DATA FOR THIS TASK below:
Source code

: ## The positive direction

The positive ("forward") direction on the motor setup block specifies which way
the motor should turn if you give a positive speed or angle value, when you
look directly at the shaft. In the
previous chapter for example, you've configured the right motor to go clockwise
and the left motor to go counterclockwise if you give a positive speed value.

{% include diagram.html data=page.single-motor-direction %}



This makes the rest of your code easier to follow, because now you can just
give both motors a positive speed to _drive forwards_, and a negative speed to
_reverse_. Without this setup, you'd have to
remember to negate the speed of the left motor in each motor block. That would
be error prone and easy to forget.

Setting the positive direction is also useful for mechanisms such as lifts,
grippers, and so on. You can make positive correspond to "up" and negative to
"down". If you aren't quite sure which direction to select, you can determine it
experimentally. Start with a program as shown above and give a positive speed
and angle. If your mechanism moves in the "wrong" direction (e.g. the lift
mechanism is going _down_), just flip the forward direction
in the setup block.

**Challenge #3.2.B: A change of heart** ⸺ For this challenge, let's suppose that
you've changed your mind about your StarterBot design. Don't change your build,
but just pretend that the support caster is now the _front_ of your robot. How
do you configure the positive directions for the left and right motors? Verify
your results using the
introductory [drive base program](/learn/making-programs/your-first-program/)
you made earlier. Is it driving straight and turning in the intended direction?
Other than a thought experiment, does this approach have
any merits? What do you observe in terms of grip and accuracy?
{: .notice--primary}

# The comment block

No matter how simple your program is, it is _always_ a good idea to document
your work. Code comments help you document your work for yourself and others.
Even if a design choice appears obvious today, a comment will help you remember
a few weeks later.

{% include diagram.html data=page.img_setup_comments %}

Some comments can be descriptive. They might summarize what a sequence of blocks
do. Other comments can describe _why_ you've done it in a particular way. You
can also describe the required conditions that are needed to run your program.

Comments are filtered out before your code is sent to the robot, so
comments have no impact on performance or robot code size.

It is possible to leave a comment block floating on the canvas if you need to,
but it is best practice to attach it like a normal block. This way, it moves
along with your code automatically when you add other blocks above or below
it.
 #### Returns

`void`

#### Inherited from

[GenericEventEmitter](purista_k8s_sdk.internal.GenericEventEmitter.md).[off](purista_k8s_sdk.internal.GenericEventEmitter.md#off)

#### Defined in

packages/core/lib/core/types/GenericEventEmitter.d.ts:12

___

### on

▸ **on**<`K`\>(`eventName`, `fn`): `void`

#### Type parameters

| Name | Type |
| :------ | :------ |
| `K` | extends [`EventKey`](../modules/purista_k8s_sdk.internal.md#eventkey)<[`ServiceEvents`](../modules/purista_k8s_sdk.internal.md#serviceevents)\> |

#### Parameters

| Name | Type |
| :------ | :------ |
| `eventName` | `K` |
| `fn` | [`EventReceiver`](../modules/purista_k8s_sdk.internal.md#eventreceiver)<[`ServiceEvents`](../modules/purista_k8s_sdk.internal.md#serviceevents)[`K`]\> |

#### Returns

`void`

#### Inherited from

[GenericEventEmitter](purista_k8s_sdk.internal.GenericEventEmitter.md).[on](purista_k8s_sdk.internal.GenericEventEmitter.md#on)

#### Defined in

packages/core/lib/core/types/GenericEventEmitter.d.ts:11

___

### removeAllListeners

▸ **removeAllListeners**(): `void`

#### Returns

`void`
End of DATA FOR THIS TASK.
Go through the entries and restate each one exactly.

Source code

: ## The positive direction

The positive ("forward") direction on the motor setup block specifies which way
the motor should turn if you give a positive speed or angle value, when you
look directly at the shaft. In the
previous chapter for example, you've configured the right motor to go clockwise
and the left motor to go counterclockwise if you give a positive speed value.

{% include diagram.html data=page.single-motor-direction %}



This makes the rest of your code easier to follow, because now you can just
give both motors a positive speed to _drive forwards_, and a negative speed to
_reverse_. Without this setup, you'd have to
remember to negate the speed of the left motor in each motor block. That would
be error prone and easy to forget.

Setting the positive direction is also useful for mechanisms such as lifts,
grippers, and so on. You can make positive correspond to "up" and negative to
"down". If you aren't quite sure which direction to select, you can determine it
experimentally. Start with a program as shown above and give a positive speed
and angle. If your mechanism moves in the "wrong" direction (e.g. the lift
mechanism is going _down_), just flip the forward direction
in the setup block.

**Challenge #3.2.B: A change of heart** ⸺ For this challenge, let's suppose that
you've changed your mind about your StarterBot design. Don't change your build,
but just pretend that the support caster is now the _front_ of your robot. How
do you configure the positive directions for the left and right motors? Verify
your results using the
introductory [drive base program](/learn/making-programs/your-first-program/)
you made earlier. Is it driving straight and turning in the intended direction?
Other than a thought experiment, does this approach have
any merits? What do you observe in terms of grip and accuracy?
{: .notice--primary}

# The comment block

No matter how simple your program is, it is _always_ a good idea to document
your work. Code comments help you document your work for yourself and others.
Even if a design choice appears obvious today, a comment will help you remember
a few weeks later.

{% include diagram.html data=page.img_setup_comments %}

Some comments can be descriptive. They might summarize what a sequence of blocks
do. Other comments can describe _why_ you've done it in a particular way. You
can also describe the required conditions that are needed to run your program.

Comments are filtered out before your code is sent to the robot, so
comments have no impact on performance or robot code size.

It is possible to leave a comment block floating on the canvas if you need to,
but it is best practice to attach it like a normal block. This way, it moves
along with your code automatically when you add other blocks above or below
it.
 #### Returns

`void`

#### Inherited from

[GenericEventEmitter](purista_k8s_sdk.internal.GenericEventEmitter.md).[off](purista_k8s_sdk.internal.GenericEventEmitter.md#off)

#### Defined in

packages/core/lib/core/types/GenericEventEmitter.d.ts:12

___

### on

▸ **on**<`K`\>(`eventName`, `fn`): `void`

#### Type parameters

| Name | Type |
| :------ | :------ |
| `K` | extends [`EventKey`](../modules/purista_k8s_sdk.internal.md#eventkey)<[`ServiceEvents`](../modules/purista_k8s_sdk.internal.md#serviceevents)\> |

#### Parameters

| Name | Type |
| :------ | :------ |
| `eventName` | `K` |
| `fn` | [`EventReceiver`](../modules/purista_k8s_sdk.internal.md#eventreceiver)<[`ServiceEvents`](../modules/purista_k8s_sdk.internal.md#serviceevents)[`K`]\> |

#### Returns

`void`

#### Inherited from

[GenericEventEmitter](purista_k8s_sdk.internal.GenericEventEmitter.md).[on](purista_k8s_sdk.internal.GenericEventEmitter.md#on)

#### Defined in

packages/core/lib/core/types/GenericEventEmitter.d.ts:11

___

### removeAllListeners

▸ **removeAllListeners**(): `void`

#### Returns

`void`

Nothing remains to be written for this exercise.